Выступили еще два оратора, из которых один поддерживал Женьку, а другой хаял, причем довольно ехидно. Я тоже выступил — не могу спокойно слушать, как ругают Женьку.

Мы вышли в коридор, и он сказал:

— Ты знаешь — эту штуку конечно же надо пробить. Она, пожалуй, все поставит на свои места.

— А что тебе не понравилось тогда? — спросил я.

Он недоуменно выпятил губы:

— Ты знаешь, перечитал — как будто все нормально. Наверное, показалось с первого чтения…

Обычно я верил в первое чтение больше, чем в здравые размышления потом. Но бывает по–всякому, и я не стал тянуть жилы из Женьки.

Он подумал, пошевелил бровями и вдруг оживился.

— Знаешь, тут сегодня был Федотыч. Покажи–ка ему, а? Он к тебе хорошо относится. Понравится — сразу напечатают.

— А этика?

Женька уверенно возразил:

— При чем тут этика? Ведь не ты предложил этот вариант.

«Что ж, — подумал я, — пожалуй, он прав. Одинцов тогда сказал про другую газету, и редактор его поддержал. А уж если другая газета — тогда, конечно, идти к Федотычу. Напечатает — слава богу. А не напечатает, так хоть прочтет».

Я похлопал Женьку по плечу и кивнул. Федотыч был чертовски тяжелый человек. Но в тяжелых случаях стоило идти именно к нему.

Я сбежал вниз, в ресторан. Там Федотыча не было, но знакомый парень из «Комсомолки» сказал, что он только что вышел, наверное, где–то тут.

Я побродил по Дому журналиста и в маленьком проходном зальчике наткнулся на Федотыча.

Он сидел на зачехленном диване с каким–то сухим горбатым стариком.
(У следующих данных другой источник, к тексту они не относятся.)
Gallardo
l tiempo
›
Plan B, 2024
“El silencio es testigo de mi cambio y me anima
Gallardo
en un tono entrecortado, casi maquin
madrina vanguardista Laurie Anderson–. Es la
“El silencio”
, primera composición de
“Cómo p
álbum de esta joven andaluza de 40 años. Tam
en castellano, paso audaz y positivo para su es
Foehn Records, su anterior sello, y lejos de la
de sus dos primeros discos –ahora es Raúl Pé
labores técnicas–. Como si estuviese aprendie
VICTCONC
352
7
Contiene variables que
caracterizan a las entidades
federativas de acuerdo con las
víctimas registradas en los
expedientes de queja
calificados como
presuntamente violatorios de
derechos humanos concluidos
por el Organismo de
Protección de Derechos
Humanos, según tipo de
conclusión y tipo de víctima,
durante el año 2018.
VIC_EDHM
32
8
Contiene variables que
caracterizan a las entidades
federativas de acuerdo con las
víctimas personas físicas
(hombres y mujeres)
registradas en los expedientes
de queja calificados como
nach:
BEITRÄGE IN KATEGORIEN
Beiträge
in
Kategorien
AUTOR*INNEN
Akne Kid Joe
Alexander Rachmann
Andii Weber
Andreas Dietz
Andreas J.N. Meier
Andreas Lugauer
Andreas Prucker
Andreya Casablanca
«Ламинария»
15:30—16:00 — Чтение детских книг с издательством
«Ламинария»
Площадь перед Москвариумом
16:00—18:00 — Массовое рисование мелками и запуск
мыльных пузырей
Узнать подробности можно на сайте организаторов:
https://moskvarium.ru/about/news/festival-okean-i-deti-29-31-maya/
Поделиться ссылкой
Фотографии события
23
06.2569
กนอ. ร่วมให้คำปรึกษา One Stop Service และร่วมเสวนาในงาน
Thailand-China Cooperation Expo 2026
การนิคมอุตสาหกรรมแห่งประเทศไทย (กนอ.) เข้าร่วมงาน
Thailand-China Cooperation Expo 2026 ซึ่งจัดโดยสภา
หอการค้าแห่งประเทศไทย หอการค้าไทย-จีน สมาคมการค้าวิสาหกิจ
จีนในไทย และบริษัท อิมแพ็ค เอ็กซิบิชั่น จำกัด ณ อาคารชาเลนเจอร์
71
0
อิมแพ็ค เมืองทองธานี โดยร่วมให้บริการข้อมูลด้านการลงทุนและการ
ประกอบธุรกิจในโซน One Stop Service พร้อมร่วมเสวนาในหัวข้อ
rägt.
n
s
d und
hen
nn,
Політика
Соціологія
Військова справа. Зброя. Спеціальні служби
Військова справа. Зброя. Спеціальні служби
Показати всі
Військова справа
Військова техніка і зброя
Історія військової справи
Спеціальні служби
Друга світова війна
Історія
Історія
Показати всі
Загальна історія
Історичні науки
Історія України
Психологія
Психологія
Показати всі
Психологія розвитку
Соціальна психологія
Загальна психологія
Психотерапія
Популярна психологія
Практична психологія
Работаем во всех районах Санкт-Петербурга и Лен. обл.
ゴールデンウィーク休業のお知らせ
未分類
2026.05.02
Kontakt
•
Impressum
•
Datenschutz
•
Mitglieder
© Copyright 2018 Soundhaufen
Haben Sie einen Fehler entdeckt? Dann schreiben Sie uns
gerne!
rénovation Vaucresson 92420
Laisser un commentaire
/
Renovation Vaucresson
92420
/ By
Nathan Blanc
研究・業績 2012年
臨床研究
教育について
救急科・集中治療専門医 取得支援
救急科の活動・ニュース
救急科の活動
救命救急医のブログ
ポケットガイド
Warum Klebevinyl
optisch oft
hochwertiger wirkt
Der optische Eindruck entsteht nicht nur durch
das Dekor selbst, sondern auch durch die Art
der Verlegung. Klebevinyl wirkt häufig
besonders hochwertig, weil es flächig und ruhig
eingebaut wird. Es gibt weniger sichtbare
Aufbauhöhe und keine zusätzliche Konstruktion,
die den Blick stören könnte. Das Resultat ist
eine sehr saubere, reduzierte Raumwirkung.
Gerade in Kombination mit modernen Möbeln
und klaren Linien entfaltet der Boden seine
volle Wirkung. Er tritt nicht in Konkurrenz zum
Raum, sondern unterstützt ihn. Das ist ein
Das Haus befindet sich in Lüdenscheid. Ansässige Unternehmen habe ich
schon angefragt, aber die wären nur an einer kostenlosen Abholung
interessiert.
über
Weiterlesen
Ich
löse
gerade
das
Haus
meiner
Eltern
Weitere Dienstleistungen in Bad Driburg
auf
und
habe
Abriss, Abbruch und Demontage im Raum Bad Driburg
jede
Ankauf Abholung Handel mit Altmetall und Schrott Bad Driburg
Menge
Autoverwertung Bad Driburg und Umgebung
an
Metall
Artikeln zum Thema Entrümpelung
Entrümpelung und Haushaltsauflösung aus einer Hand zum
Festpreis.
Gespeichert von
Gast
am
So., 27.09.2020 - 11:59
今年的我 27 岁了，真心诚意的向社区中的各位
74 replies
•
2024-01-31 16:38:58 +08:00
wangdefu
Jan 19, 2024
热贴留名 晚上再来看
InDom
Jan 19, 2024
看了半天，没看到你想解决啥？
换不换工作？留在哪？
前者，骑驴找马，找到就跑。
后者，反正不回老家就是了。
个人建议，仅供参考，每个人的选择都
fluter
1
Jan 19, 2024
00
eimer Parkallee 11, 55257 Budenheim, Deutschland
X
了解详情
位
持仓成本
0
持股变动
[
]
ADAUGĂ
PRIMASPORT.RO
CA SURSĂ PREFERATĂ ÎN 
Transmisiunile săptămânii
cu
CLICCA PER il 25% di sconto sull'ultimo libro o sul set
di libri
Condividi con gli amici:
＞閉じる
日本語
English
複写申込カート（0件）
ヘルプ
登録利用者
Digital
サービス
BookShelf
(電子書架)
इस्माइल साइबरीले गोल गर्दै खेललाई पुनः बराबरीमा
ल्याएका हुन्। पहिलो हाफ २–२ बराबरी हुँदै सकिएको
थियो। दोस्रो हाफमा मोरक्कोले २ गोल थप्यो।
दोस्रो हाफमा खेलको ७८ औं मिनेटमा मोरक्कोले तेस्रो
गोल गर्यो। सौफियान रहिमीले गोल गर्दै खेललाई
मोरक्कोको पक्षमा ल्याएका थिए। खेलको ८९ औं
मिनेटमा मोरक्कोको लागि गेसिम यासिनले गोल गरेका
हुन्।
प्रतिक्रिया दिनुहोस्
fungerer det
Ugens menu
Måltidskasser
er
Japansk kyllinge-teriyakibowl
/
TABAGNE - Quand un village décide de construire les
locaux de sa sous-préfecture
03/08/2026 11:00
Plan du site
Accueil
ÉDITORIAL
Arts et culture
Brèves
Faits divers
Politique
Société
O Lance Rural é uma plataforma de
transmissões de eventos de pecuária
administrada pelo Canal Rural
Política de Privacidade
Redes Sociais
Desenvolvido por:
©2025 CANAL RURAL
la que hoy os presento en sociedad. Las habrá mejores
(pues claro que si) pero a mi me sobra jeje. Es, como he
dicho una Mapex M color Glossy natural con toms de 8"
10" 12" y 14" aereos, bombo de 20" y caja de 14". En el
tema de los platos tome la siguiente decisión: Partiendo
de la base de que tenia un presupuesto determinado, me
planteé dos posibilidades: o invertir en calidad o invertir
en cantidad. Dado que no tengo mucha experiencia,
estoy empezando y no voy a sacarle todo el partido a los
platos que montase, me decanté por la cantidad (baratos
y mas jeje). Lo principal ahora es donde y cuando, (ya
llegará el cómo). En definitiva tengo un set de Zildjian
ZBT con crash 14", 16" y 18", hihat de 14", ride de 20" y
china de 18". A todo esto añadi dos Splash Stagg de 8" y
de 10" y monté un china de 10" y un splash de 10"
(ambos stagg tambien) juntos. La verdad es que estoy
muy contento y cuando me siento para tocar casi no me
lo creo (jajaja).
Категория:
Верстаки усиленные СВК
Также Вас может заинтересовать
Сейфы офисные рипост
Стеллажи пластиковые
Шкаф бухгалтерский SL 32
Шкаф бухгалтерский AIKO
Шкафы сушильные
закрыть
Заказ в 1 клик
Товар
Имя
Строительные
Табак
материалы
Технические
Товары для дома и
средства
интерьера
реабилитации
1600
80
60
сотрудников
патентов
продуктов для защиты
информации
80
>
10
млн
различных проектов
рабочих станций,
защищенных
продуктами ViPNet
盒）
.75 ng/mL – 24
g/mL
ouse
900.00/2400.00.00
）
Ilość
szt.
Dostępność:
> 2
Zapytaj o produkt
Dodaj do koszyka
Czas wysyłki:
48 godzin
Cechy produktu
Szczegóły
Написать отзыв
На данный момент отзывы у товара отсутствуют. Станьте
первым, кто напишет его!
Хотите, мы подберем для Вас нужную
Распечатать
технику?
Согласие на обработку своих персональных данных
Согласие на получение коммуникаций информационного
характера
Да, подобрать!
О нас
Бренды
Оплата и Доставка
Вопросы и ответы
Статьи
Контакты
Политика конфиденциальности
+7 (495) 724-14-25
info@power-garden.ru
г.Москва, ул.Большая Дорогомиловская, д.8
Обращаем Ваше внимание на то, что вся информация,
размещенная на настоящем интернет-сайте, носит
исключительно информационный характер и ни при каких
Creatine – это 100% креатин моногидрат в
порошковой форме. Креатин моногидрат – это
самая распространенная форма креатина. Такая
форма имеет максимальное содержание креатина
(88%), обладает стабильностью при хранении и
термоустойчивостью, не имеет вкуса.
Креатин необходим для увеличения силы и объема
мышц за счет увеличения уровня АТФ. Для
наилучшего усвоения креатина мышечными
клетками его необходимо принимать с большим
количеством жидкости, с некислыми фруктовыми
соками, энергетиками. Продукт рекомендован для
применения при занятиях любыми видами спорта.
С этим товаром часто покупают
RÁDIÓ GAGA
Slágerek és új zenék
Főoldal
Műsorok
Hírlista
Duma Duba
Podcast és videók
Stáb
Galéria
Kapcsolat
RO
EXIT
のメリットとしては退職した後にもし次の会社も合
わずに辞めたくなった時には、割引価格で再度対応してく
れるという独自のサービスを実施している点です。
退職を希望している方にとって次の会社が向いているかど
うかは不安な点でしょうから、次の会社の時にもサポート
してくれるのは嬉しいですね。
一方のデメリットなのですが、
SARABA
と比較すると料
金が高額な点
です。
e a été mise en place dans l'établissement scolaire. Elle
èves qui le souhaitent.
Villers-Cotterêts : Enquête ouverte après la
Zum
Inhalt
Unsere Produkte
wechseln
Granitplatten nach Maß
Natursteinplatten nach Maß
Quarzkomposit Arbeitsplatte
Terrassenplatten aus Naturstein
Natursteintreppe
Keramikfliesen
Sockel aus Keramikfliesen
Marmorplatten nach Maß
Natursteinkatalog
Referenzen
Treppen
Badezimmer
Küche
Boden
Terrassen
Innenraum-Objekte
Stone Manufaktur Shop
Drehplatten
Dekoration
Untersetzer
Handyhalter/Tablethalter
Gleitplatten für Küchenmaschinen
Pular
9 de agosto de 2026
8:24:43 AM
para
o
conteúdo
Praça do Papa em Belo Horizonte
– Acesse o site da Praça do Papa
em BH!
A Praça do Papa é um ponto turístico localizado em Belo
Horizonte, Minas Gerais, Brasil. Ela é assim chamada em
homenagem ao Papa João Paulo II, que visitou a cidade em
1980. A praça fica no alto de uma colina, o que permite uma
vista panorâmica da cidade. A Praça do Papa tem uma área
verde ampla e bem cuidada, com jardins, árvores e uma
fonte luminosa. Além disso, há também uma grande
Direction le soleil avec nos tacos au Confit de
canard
Старик был важен и одет аккуратно, с нарочитой, слегка презрительной старомодностью деревенского учителя. Он говорил неторопливо и значительно, а Федотыч слушал, уважительно склонив набок грубое бровастое лицо. Вообще–то он вежливостью не отличался. Но почтение к старшим по возрасту было, видно, у него в крови, и даже сейчас, при своих годах, чинах и довольно многочисленных наградах, он словно бы малость робел перед стариками.